> _Texto del ejercicio_
——

| Texto: José María Morillo.
A Antonia Mora Leiva la conocían en El Puerto por más nombres que santos tiene el calendario: Antoñita “la de las flores”, “la tuerta”, “la de la maceta”... y si uno preguntaba por cualquiera de ellos, tarde o temprano acababa señalando al mismo torbellino humano que se apostaba cada mañana en la puerta del antiguo ambulatorio de la Seguridad Social --hoy centro de especialidades médicas--, justo enfrente de la Comisaría. Allí, como si fuera su escenario particular, se plantaba con sus flores en la cabeza, su desparpajo y su fajo de cupones de la ONCE bajo el brazo.
Antonia no estudió en ninguna escuela de ventas ni falta que le hizo. Tenía más marketing natural que un escaparate de feria. Lo suyo era vocación, arte callejero y algo de teatro. Se hizo un personaje de sí misma, y lo interpretó durante años como quien se mete en una copla. Vendió cupones desde 1983 hasta que se jubiló en 1996, pero para muchos, Antoñita no se retiró nunca: quedó flotando en la memoria popular como quedan los personajes populares.

——

> _Datos mostrados_
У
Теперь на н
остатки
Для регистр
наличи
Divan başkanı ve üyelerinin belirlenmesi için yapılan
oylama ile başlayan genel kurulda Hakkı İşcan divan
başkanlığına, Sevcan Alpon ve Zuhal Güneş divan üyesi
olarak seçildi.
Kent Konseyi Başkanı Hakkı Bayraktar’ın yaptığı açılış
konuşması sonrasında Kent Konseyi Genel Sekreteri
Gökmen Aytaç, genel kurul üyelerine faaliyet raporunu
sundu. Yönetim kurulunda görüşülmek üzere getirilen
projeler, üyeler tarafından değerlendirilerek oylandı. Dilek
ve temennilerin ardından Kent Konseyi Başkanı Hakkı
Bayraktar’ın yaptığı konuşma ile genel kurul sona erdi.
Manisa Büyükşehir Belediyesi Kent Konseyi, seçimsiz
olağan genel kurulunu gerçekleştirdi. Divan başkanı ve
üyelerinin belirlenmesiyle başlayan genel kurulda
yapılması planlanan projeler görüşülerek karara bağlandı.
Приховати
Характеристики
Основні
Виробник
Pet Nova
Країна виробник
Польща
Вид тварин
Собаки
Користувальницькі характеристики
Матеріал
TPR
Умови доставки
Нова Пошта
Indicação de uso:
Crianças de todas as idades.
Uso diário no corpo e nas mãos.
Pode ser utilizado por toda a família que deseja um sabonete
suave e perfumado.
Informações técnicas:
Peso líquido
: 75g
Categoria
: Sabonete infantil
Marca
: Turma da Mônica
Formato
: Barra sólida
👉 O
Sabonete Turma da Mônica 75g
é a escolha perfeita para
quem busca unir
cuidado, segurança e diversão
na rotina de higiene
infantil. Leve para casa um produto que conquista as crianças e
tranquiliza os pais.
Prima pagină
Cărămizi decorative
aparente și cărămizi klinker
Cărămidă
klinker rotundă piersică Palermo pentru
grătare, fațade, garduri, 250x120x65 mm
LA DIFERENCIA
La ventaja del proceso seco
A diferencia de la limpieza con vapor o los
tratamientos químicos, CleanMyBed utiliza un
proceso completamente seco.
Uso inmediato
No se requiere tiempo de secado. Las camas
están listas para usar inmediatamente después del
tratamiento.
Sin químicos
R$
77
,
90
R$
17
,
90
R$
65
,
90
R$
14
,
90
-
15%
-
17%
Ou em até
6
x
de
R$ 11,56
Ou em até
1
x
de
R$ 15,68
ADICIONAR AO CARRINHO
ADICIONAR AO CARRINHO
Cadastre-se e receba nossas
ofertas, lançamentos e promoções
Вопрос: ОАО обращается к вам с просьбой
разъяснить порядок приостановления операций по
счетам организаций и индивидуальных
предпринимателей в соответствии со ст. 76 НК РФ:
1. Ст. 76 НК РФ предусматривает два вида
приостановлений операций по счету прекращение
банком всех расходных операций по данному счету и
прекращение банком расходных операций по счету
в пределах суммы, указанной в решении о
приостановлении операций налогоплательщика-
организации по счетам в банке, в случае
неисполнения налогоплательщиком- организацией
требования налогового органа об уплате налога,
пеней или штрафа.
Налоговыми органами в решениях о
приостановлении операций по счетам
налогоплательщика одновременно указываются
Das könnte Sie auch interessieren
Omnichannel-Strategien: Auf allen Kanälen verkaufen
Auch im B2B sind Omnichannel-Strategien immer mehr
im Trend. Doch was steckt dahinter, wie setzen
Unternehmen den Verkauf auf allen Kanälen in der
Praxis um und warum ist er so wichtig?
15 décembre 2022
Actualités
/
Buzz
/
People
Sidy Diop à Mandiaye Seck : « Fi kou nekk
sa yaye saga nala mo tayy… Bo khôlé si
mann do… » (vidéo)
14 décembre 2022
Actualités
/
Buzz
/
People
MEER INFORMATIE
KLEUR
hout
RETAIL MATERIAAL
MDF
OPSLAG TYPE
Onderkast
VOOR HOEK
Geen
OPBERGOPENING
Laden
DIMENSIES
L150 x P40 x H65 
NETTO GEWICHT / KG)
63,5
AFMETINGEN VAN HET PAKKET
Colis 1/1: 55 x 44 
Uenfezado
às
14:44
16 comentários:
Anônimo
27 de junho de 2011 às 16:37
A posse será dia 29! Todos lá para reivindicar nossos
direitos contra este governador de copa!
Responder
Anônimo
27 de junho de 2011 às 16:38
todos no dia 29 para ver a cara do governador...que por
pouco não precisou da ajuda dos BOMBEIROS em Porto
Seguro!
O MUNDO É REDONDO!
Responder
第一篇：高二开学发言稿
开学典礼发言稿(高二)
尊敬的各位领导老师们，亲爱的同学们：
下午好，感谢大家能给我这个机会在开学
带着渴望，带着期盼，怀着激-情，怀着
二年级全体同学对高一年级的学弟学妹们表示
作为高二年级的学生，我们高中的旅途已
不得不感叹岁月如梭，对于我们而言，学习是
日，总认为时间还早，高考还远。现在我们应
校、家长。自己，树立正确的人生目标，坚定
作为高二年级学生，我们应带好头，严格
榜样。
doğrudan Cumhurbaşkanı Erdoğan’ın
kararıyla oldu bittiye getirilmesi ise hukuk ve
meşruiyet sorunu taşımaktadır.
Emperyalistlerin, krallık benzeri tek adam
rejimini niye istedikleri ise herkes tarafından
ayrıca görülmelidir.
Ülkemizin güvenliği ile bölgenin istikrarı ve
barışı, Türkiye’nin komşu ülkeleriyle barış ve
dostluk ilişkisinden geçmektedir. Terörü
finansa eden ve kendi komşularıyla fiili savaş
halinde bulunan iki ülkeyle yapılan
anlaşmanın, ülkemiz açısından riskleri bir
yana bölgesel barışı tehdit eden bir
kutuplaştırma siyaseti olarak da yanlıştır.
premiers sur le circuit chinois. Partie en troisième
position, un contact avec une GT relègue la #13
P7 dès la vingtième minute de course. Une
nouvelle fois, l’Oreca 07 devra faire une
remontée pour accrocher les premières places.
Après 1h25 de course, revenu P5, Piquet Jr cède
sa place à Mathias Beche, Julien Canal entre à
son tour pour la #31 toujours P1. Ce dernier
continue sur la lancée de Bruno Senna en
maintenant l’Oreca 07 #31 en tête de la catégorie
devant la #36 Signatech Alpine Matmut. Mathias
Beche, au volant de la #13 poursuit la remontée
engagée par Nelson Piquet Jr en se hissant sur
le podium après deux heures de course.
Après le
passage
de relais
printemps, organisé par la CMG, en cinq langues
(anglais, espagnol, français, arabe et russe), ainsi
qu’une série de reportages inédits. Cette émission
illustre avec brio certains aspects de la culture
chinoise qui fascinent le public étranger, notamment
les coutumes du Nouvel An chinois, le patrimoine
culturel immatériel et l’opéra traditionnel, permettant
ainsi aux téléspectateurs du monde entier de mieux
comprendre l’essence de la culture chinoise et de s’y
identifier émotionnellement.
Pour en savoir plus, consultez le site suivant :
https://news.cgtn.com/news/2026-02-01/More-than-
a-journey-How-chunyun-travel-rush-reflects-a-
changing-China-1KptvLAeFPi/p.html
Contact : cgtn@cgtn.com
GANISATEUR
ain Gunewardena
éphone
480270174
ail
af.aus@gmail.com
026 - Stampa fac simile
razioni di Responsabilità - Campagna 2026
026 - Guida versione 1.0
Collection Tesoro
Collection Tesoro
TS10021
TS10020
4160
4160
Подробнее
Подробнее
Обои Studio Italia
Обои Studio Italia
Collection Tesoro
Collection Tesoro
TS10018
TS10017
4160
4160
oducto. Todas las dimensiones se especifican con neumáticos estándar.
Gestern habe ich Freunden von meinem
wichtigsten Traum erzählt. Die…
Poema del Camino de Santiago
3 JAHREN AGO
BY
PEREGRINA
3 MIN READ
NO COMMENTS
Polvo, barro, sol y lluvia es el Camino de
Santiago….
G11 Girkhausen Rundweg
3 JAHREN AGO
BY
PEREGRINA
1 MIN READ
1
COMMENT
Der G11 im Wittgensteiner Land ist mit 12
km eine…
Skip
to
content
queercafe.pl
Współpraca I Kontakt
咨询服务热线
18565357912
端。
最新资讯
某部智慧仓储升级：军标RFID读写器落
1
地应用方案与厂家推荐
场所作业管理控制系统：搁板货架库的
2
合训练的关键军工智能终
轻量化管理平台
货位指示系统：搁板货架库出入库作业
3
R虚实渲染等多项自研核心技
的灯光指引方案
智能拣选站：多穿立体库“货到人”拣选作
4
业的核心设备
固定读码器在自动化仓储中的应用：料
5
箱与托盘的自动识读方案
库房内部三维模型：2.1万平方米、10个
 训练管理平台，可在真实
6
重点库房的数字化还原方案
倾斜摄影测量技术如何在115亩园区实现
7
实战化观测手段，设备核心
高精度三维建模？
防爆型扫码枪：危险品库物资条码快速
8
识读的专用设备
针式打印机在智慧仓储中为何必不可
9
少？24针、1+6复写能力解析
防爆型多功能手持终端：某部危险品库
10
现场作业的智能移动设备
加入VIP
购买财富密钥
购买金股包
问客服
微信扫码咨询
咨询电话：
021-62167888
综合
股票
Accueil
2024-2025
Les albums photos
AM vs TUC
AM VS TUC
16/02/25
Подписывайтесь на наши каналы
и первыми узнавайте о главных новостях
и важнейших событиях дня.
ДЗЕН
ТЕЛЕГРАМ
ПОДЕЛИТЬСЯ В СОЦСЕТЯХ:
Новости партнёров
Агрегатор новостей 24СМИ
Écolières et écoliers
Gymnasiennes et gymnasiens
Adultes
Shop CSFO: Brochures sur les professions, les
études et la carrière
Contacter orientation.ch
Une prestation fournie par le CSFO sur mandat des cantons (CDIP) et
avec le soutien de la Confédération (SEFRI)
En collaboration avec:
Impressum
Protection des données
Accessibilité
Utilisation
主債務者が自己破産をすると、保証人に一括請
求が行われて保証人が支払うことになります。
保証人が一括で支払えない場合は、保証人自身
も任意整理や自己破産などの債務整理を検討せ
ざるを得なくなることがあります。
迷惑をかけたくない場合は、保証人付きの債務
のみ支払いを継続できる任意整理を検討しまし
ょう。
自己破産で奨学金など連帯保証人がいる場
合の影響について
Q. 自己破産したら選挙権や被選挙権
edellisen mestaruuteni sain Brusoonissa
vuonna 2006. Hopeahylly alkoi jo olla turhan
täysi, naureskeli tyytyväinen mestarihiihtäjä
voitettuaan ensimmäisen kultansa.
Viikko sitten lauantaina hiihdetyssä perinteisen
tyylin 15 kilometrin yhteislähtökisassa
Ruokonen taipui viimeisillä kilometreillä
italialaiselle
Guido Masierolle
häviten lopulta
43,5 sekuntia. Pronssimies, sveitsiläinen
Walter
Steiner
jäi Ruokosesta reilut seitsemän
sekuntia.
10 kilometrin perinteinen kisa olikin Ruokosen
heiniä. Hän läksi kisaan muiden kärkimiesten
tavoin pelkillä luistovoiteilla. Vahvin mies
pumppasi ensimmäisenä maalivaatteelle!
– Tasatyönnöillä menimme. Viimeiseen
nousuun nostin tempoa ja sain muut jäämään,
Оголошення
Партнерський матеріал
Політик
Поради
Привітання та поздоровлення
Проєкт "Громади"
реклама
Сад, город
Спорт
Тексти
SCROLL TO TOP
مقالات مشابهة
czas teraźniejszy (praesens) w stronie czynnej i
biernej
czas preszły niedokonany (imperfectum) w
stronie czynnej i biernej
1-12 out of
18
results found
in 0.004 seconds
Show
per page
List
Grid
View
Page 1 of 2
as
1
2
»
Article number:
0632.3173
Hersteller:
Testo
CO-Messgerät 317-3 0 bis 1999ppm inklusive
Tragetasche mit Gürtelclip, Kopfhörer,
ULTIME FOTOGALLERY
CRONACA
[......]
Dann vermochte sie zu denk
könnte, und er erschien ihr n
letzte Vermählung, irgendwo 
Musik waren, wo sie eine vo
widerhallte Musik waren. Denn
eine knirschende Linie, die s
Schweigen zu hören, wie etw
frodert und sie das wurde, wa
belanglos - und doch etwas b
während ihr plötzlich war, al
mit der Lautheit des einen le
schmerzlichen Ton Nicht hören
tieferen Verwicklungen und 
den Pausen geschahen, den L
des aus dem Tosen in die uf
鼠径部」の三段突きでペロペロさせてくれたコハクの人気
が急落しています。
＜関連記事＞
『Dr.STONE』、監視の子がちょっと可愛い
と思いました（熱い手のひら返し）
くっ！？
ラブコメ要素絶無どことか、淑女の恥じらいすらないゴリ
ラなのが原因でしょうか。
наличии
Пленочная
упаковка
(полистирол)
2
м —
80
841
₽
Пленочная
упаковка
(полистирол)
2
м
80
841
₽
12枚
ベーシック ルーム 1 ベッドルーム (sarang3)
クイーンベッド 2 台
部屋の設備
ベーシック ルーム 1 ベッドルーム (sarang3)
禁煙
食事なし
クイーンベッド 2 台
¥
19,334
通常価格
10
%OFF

——

> _Tareas por realizar_
A. Resuma en dos oraciones el texto sobre Antonia Mora Leiva.
B. Traduzca al inglés la siguiente oración del texto sobre Antonia Mora Leiva: «Antonia no estudió en ninguna escuela de ventas ni falta que le hizo.»
C. Prosiga el texto sobre Antonia Mora Leiva a partir del punto en que termina.

> _Conjunto de respuestas_
A. Antonia Mora Leiva, conocida en El Puerto por apodos como Antoñita «la de las flores», se apostaba cada mañana frente a la Comisaría, en la puerta del antiguo ambulatorio de la Seguridad Social, con flores en la cabeza y cupones de la ONCE bajo el brazo. Sin haber estudiado ventas, hizo de sí misma un personaje y vendió cupones desde 1983 hasta su jubilación en 1996, aunque para muchos sigue viva en la memoria popular.

B. Antonia never studied at any sales school, nor did she need to.

C.
Vivía en la Barriada Maestro Dueñas, estaba casada con Aniceto Perdiguero y sacó a su familia adelante a base de labia, intuición y muchas horas en la calle. Uno de sus hijos es cocinero en restaurantes de renombre, pero ella siempre prefirió presumir de “tener buen olfato” para el negocio.
Su territorio era amplio: lo mismo te vendía un cupón en la puerta del centro de salud que te lo colocaba en mitad del pasillo de un autobús urbano. A eso lo llamaba “vender en ruta”. Entraba en el coche con una sonrisa que ya te desarmaba y antes de que el motor arrancara ya te había sacado las monedas del bolsillo. Y si no comprabas, te echaba un piropo o una pulla con tanto arte que acababas comprando por no quedarte sin réplica.
Pero donde Antonia brillaba de verdad era en Carnaval. Entonces se transformaba en una versión exagerada de sí misma, con las flores más frescas del día, disfrazada hasta la corcha, y se iba al concurso de agrupaciones como quien va al teatro a actuar. Jaleaba, opinaba, se colaba en las cámaras y en los corazones. Los cronistas locales recogían sus intervenciones, que solían ser entre poéticas y directas, como puñal de romero.
En cuanto olía una cámara de televisión, allí que se plantaba. Daba igual que fuera Canal Sur, Antena 3 o Televisión Española. Incluso cuando vino aquel autobús del programa Lo que necesitas es amor, Antoñita se coló, habló de amores, desamores y de paso se promocionó un poco. No se le escapaba una. Tenía lengua afilada y corazón generoso. Decía las verdades como panes, y quien quisiera bien, que la tomara como era.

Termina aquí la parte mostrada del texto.